Depuis quelque temps, nous assistons à des conflits fonciers. Le dernier en date est celui de Tobène. Quelle démarche préconisez-vous pour apaiser ces tensions sociales ?

Les conflits fonciers au Sénégal ne remontent pas à aujourd’hui, même s’ils ont connu une forte propension avec des conséquences souvent dramatiques. Avant Tobène, il y a eu des cas à Mbane, Bambilor, Ndengler, Bargny, Rufisque, Dakar, Casamance… Il y a des cas aussi douloureux qu’injustes dont des familles ont été victimes d’expropriation sur des décisions de justice rendues sur la base de documents illégaux. C’est le cas que nous vivons à Ouagou Niayes. J’aurais suggéré au Président de la République de convoquer les états généraux du foncier en y conviant tous les acteurs. Il faut aussi rappeler le travail de la Commission nationale de réforme foncière (Cnrf).

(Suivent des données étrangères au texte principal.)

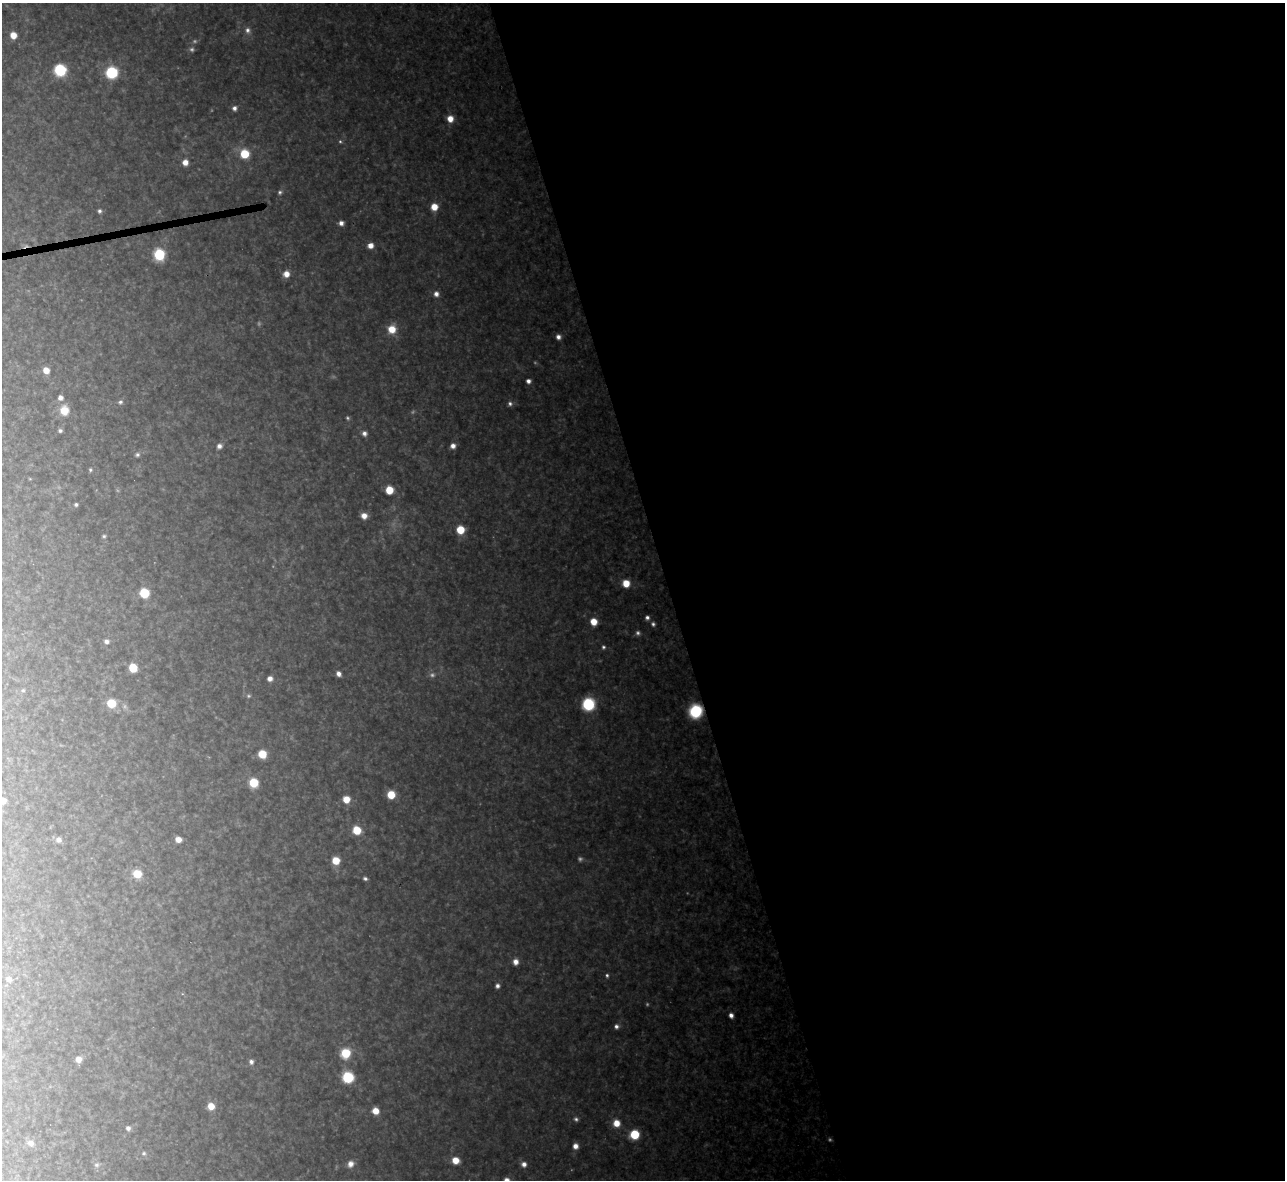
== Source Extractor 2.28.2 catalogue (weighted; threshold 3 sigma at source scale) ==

La magistrature traverse, elle aussi, une crise. Est-ce que celle-ci ne va pas entamer l’image de ce corps garant des libertés ?

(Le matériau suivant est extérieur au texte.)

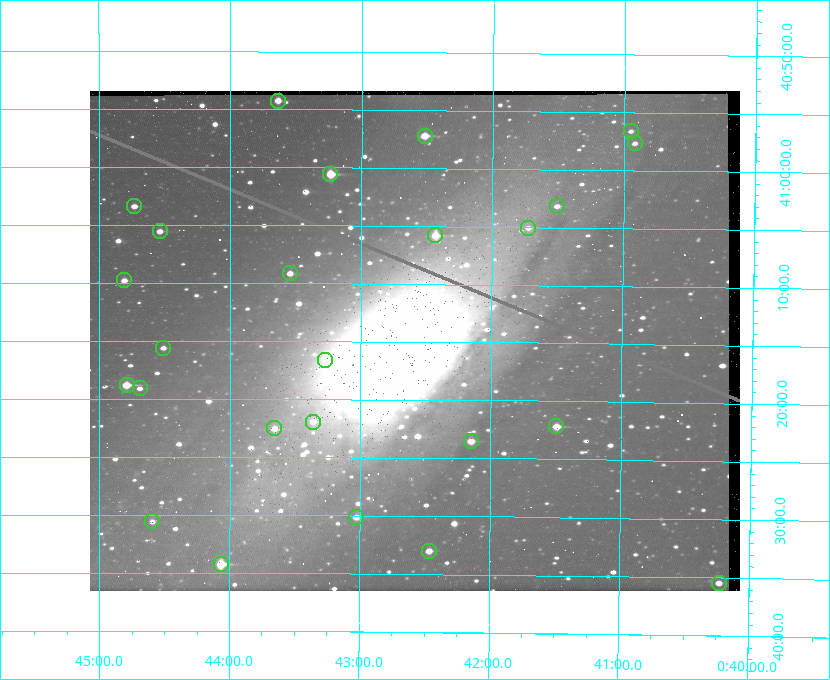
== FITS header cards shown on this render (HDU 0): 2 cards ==
NAXIS1  =                  650
NAXIS2  =                  500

Comme beaucoup de citoyens et en tant que membre à part entière de la famille judiciaire en ma qualité d’expert administrateur, mandataire judiciaire près les Cours et Tribunaux, membre de l’Ordre national des experts, je suis très peiné par cette crise. Je suis heureux de constater que le ministre de la Justice et les greffiers aient pu se retrouver avec la médiation de bonnes volontés. Comme disait Henri François d’Aguesseau, un grand magistrat sous Louis XIV : « Tout devoir aux autres, ne rien devoir à soi-même, telle est la noble et pénible charge du magistrat ». En effet, le métier de juge est l’un des plus prestigieux chez l’homme. Les juges ne sont pas des citoyens ordinaires. Les décisions qu’ils prennent au nom de la loi et du peuple ont des effets heureux ou malheureux sur le destin des individus. Ils devraient, dans la vie de tous les jours, davantage observer une distance par rapport au public, la presse, pour ne pas banaliser le mythe, le mystère et la solennité qui entourent et protègent leur sacerdoce. La droiture et le courage ne se mesurent pas à l’aune des sorties dans la presse. Juger n’est pas facile.